GS III (Economy, Science & Technology) – CORE RELEVANCE

  • Science & Technology
    • AI literacy, responsible AI, ethics in emerging technologies.
    • AI for public good vs market-driven AI.
  • Employment & Skills
    • Future workforce readiness; MSME productivity.
    • Complementarity with Skill India & digital economy.
  • Innovation Ecosystem
    • Broad-based AI awareness bottom-up innovation.

Why YUVA AI for All Was Needed ?

  • AI knowledge asymmetry: Concentrated among urban, technical elites.
  • Employability gap: Youth unprepared for AI-integrated workplaces (MSMEs, services, governance).
  • Ethical & social risks: Low awareness of AI bias, privacy, misinformation.
  • Language & access barriers: English-centric, paid AI learning ecosystem.

Program Design & Architecture

  • Target Group: Youth (students, job-seekers, entrepreneurs), no prior technical background required.
  • Course Structure:
    • Duration: ~4 hours (foundational).
    • Modules:
      • What is AI
      • How AI works
      • Using AI to learn, create, plan
      • AI ethics
      • Future of AI
  • Delivery Platforms:
    • FutureSkills Prime
    • iGOT Karmayogi
    • DIKSHA
  • Languages: 11 Indian languages → linguistic inclusion.
  • Cost: Free; Government of India certification on completion.

Constitutional & Ethical Dimension

  • Article 21 (Right to Life): Digital literacy as enabler of dignified livelihood.
  • Article 38 & 39: Reducing digital inequality; equitable access to future skills.
  • Ethics-by-design: Explicit AI ethics module → bias, accountability, responsible use.
  • Democratic AI: Knowledge diffusion prevents concentration of AI power.

Economic Dimension

  • Productivity boost: Especially for MSMEs & small entrepreneurs using AI in daily workflows.
  • Future workforce readiness: Lowers reskilling costs; complements Skill India.
  • Innovation ecosystem: Broad base of AI-literate citizens → bottom-up innovation.
  • Target Scale: 10 lakh learners in one year (as articulated by MeitY).

Social Dimension

  • YUVA Shakti focus: Youth as agents, not just consumers, of AI.
  • Gender & regional inclusion: Vernacular delivery reduces structural exclusion.
  • Citizenship literacy: Understanding AI’s impact on democracy, media, society.

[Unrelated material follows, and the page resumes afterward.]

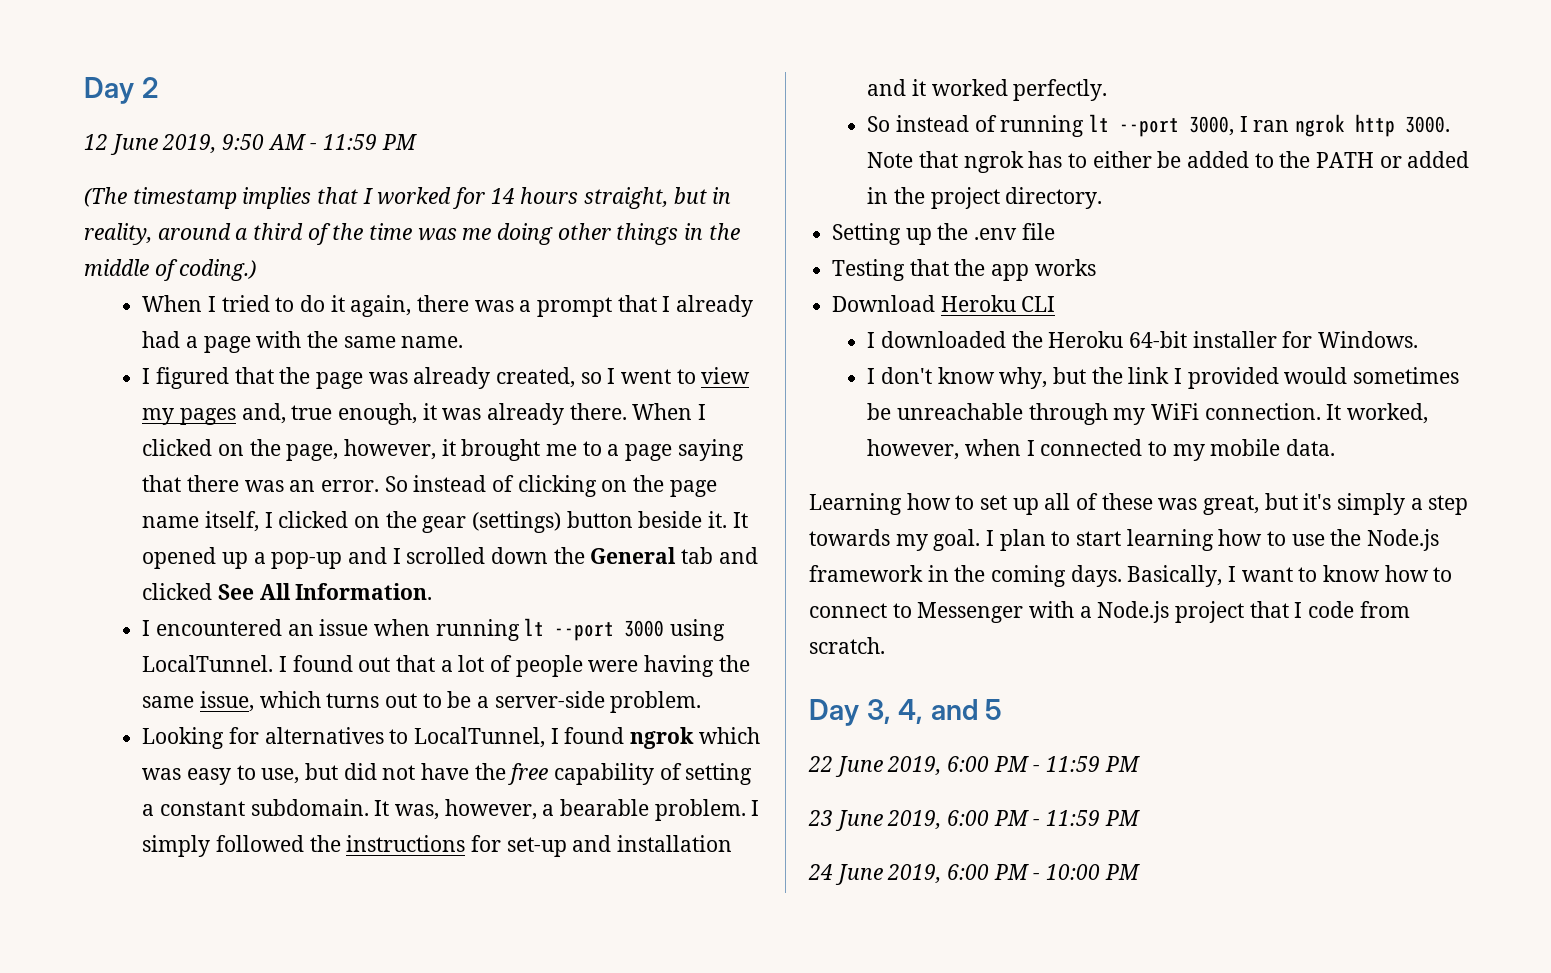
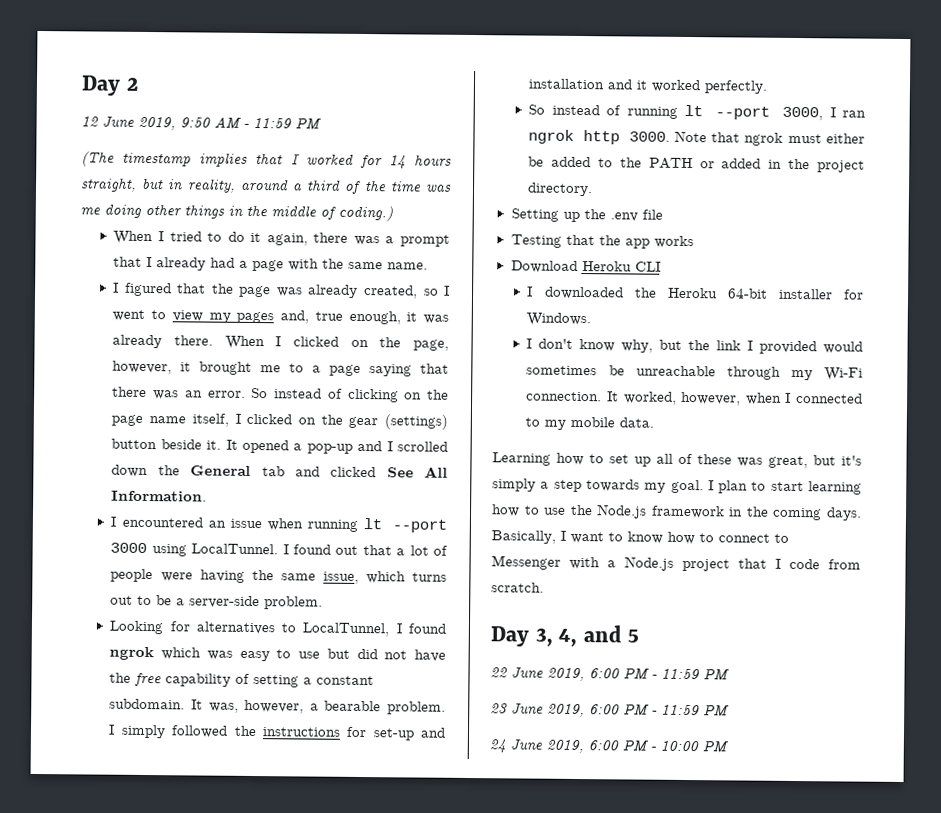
[222,552,249,569] up -> (290, 446) none
[261,768,300,784] use, -> [298,651,321,659] use
[1028,151,1088,168] has to -> [787,133,822,144] must
[1151,403,1200,420] WiFi -> [824,367,863,381] Wi-Fi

Technology & Digital Public Infrastructure (DPI) Dimension

  • Leverages existing DPI rather than creating siloed platforms.
  • Interoperability across skilling, education, and governance ecosystems.
  • Scalable, low-cost model → public good approach to AI education.

International & Strategic Dimension

  • Positions India as leader in AI for Public Good, not just AI markets.
  • Aligns with global discourse on responsible AI, UNESCO AI ethics principles.
  • Soft power: Replicable model for Global South nations.

Challenges

  • Depth limitation: 4-hour course → awareness, not professional competency.
  • Outcome measurement: Certification ≠ behavioural or productivity change.
  • Digital divide persists: Connectivity & device access still uneven.
  • Trainer & mentor ecosystem: Limited handholding beyond course completion.
  • Ethics operationalisation: Translating ethics modules into real-world practice.

Way Forward

  • Layered pathway: Foundational sector-specific advanced AI skilling.
  • Integrate with NSQF & formal education curricula.
  • Local AI use-cases for agriculture, health, MSMEs, governance.
  • Community-led AI labs in colleges & ITIs.
  • Periodic AI literacy impact audits (employability, productivity, ethics awareness).
  • Align with SDG 4 (Quality Education) & SDG 8 (Decent Work).